Requirement:
Write out exactly the lines that run from the one containing "input [3:0] A, B;" to the end of the entries below, with both end lines included.

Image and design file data
━━━━
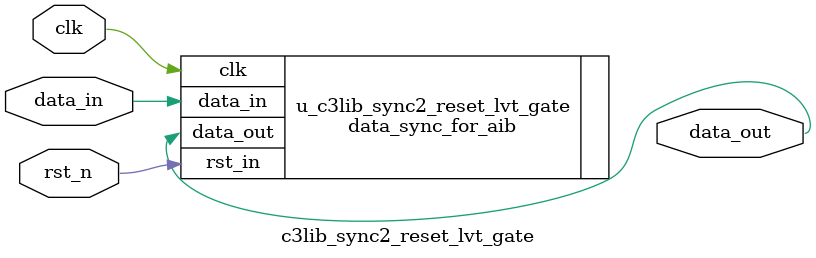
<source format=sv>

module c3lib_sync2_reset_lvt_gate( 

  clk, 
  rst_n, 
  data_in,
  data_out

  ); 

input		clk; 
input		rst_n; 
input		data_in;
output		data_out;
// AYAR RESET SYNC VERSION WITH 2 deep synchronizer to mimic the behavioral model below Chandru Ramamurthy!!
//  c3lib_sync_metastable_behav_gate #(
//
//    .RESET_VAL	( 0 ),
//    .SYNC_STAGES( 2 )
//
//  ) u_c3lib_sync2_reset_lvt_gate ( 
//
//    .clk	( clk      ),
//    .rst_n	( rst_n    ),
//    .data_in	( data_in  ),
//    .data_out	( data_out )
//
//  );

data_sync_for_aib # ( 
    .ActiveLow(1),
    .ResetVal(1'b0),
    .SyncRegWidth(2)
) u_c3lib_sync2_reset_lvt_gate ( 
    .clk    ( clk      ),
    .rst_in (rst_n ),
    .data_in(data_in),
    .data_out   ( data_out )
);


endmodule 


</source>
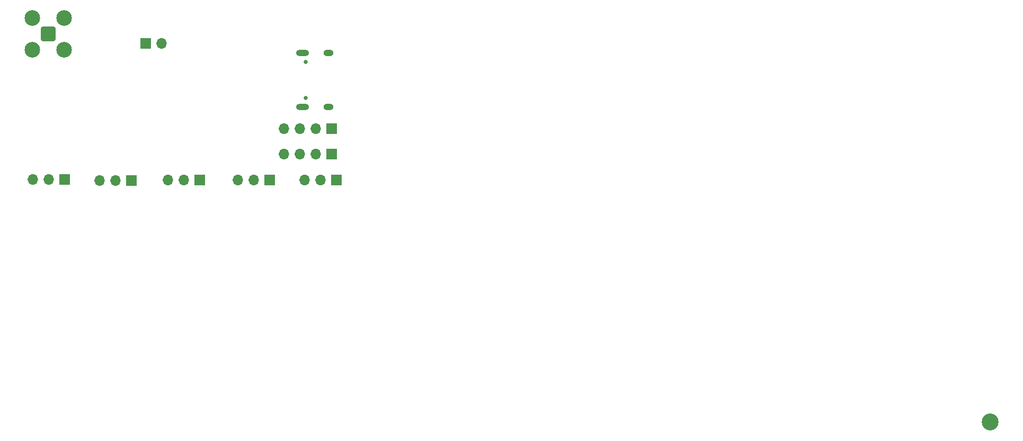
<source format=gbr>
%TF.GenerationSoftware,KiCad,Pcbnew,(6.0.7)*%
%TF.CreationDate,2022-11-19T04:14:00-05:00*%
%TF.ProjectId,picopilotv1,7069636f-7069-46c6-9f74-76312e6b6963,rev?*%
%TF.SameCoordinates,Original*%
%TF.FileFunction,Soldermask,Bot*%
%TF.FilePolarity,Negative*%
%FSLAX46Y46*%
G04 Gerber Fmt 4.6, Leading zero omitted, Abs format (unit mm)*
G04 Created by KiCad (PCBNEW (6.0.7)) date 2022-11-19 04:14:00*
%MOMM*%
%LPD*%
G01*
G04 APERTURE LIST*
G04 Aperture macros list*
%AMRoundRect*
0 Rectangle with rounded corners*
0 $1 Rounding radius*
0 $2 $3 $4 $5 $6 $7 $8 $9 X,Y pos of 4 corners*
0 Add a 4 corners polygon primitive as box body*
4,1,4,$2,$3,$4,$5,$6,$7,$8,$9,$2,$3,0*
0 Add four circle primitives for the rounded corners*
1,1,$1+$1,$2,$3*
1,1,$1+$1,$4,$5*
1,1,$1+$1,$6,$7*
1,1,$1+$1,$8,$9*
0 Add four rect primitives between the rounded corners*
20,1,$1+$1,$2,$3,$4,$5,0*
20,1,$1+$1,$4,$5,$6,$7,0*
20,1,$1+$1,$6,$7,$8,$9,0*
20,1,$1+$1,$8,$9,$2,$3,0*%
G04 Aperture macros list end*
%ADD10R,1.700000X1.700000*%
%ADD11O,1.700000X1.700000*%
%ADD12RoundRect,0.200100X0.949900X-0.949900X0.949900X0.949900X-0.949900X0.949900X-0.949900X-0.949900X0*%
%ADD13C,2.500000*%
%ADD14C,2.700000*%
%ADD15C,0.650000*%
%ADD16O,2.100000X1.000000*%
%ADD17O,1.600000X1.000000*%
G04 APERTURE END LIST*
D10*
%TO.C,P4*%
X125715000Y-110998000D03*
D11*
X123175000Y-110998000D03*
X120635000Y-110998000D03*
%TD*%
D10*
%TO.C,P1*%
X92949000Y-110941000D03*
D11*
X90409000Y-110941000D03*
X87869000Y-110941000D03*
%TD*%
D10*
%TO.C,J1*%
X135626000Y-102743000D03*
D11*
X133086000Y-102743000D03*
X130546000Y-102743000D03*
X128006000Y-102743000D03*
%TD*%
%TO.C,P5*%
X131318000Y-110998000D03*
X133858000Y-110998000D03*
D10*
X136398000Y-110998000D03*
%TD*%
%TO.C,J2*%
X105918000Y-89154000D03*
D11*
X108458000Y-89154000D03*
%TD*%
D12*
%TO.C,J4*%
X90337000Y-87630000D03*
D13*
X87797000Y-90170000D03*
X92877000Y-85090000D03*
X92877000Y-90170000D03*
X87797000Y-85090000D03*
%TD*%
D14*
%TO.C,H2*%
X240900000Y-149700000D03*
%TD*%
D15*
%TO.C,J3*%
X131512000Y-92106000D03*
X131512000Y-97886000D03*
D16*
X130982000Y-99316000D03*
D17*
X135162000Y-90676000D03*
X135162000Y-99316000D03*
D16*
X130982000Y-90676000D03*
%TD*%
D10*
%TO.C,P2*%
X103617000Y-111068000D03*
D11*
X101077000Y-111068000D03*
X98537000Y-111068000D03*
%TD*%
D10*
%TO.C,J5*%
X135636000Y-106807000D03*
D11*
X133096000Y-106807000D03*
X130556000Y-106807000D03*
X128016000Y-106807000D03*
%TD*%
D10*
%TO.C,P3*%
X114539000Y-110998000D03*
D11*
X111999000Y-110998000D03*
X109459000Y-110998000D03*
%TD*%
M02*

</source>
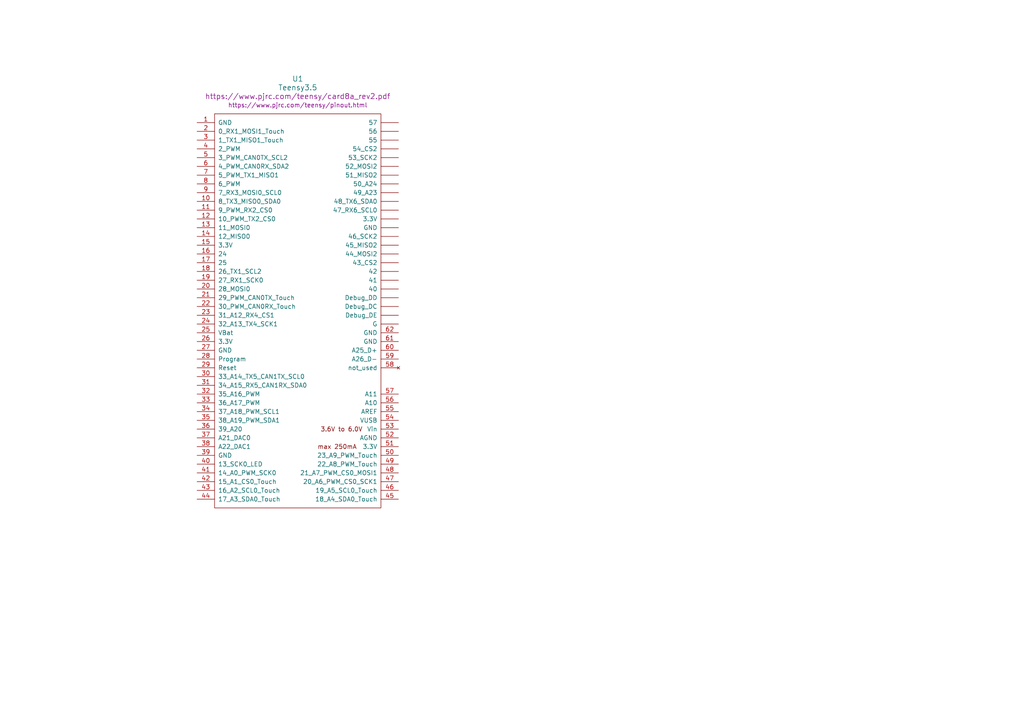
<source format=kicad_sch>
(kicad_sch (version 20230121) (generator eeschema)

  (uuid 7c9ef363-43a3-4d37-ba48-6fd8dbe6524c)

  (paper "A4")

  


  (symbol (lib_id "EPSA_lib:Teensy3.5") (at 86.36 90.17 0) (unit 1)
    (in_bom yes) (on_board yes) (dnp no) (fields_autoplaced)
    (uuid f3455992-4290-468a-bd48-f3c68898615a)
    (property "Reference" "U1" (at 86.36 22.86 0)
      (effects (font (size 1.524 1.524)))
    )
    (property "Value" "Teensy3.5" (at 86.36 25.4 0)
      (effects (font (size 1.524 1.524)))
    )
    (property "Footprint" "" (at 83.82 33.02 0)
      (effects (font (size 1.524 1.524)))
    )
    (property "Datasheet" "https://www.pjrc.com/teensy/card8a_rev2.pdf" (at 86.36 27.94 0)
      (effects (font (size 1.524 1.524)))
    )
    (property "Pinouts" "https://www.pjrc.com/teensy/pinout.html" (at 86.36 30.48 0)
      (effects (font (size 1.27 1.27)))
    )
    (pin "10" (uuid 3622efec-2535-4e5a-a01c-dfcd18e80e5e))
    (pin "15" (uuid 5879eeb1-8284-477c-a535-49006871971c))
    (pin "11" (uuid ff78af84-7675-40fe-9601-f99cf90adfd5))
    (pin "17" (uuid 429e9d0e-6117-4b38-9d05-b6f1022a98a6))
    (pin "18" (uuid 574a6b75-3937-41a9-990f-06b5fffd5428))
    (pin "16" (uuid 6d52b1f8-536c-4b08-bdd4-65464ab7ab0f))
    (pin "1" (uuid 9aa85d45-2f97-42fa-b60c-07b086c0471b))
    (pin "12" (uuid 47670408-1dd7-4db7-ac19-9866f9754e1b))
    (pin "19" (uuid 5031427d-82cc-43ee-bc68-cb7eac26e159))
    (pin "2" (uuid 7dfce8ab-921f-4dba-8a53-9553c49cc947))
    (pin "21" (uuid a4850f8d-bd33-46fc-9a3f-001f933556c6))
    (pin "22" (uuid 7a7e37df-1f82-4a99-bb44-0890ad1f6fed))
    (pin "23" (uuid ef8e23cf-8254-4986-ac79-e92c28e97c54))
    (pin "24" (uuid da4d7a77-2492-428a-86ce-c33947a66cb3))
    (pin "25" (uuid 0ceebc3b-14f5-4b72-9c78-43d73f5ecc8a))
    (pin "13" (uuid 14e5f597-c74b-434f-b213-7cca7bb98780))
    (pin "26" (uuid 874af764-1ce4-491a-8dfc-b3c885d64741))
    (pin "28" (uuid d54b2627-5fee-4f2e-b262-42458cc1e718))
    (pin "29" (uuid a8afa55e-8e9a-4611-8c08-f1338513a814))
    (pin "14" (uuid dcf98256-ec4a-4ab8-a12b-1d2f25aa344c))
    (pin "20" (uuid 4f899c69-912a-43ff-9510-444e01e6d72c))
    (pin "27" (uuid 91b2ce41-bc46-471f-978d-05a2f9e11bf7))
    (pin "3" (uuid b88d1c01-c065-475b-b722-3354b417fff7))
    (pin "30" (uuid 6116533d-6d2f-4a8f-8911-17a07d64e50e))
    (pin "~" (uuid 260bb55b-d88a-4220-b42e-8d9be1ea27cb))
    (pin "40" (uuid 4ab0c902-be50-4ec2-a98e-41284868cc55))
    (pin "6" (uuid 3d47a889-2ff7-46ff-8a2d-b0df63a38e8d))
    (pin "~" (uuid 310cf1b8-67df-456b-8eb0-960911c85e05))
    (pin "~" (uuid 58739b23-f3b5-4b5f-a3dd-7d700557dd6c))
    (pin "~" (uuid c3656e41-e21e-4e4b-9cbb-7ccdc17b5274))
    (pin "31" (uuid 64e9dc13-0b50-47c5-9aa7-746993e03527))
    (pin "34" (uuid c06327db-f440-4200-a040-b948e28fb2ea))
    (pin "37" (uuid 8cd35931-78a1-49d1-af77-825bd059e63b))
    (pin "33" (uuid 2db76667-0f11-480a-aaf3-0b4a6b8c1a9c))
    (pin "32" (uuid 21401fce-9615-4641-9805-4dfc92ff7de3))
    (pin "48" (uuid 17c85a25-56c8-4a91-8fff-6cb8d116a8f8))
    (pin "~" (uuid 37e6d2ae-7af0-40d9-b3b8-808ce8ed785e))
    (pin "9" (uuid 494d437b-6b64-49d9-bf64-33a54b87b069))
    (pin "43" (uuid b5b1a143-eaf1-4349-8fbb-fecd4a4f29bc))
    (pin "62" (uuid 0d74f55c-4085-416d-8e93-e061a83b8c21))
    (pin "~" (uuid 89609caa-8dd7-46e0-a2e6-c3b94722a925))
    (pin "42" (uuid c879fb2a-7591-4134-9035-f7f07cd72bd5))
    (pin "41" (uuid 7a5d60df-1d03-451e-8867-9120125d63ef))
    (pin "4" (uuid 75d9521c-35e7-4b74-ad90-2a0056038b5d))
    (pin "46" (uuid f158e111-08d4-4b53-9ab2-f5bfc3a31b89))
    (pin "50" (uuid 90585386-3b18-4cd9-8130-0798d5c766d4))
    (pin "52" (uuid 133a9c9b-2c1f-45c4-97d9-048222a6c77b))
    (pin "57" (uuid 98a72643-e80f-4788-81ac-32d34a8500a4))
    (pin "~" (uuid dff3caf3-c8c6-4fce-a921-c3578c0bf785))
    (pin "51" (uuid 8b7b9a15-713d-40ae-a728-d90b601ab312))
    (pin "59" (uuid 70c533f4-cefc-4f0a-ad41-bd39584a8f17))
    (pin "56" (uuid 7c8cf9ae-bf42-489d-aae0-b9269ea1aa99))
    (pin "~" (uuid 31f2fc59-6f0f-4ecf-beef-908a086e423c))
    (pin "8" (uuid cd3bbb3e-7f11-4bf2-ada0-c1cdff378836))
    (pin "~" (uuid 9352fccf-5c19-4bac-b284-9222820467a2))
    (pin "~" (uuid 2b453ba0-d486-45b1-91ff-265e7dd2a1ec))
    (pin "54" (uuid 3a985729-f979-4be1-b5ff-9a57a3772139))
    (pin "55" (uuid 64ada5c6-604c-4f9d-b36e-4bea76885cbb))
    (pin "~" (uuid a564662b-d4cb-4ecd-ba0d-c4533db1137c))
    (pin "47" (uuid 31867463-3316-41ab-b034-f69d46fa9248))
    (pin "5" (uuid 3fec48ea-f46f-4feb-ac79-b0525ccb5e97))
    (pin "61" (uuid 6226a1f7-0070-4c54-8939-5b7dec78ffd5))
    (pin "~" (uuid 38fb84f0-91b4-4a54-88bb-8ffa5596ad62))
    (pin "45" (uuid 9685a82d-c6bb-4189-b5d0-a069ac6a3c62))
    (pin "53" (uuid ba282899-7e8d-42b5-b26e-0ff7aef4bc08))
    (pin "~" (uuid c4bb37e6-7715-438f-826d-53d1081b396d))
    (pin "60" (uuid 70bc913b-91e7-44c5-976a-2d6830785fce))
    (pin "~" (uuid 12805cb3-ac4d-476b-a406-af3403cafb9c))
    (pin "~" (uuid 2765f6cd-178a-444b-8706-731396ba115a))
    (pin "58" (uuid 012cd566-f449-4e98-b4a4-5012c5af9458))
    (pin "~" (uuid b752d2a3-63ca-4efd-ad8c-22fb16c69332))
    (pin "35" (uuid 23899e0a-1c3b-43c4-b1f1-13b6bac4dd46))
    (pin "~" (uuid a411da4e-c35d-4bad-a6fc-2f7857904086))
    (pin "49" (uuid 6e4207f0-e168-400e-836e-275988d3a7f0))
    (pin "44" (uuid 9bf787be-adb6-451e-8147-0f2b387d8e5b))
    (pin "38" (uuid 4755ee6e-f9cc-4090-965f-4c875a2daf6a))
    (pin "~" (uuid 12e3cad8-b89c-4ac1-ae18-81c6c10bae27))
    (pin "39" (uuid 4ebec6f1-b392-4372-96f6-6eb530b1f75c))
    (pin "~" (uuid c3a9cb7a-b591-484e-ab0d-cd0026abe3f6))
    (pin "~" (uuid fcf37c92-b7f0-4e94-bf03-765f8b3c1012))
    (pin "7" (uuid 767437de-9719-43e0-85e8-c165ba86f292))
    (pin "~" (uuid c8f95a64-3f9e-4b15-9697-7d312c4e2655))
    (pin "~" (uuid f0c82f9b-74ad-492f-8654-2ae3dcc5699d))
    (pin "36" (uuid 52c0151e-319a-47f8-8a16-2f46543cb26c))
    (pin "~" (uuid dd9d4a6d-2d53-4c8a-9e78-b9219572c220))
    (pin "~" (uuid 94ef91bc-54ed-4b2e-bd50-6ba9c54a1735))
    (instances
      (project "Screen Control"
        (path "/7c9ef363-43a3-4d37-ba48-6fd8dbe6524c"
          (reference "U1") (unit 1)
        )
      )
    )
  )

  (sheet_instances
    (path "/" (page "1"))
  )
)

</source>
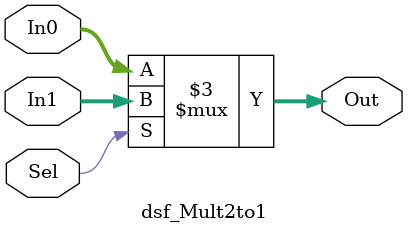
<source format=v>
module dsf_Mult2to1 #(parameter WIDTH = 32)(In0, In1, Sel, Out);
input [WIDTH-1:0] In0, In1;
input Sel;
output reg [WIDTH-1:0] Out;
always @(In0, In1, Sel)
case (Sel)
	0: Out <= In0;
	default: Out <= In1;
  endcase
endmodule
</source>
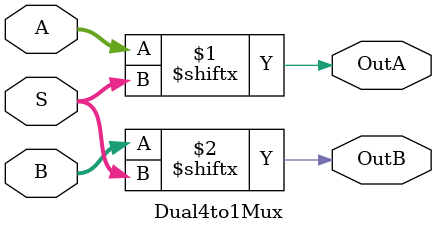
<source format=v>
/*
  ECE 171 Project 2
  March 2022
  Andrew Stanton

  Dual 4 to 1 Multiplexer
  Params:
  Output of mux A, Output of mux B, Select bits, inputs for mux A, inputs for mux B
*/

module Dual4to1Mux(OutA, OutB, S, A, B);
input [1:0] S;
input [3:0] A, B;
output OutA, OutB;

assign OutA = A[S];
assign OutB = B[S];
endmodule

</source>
━━━━
Written response:
input [3:0] A, B;
output OutA, OutB;

assign OutA = A[S];
assign OutB = B[S];
endmodule

</source>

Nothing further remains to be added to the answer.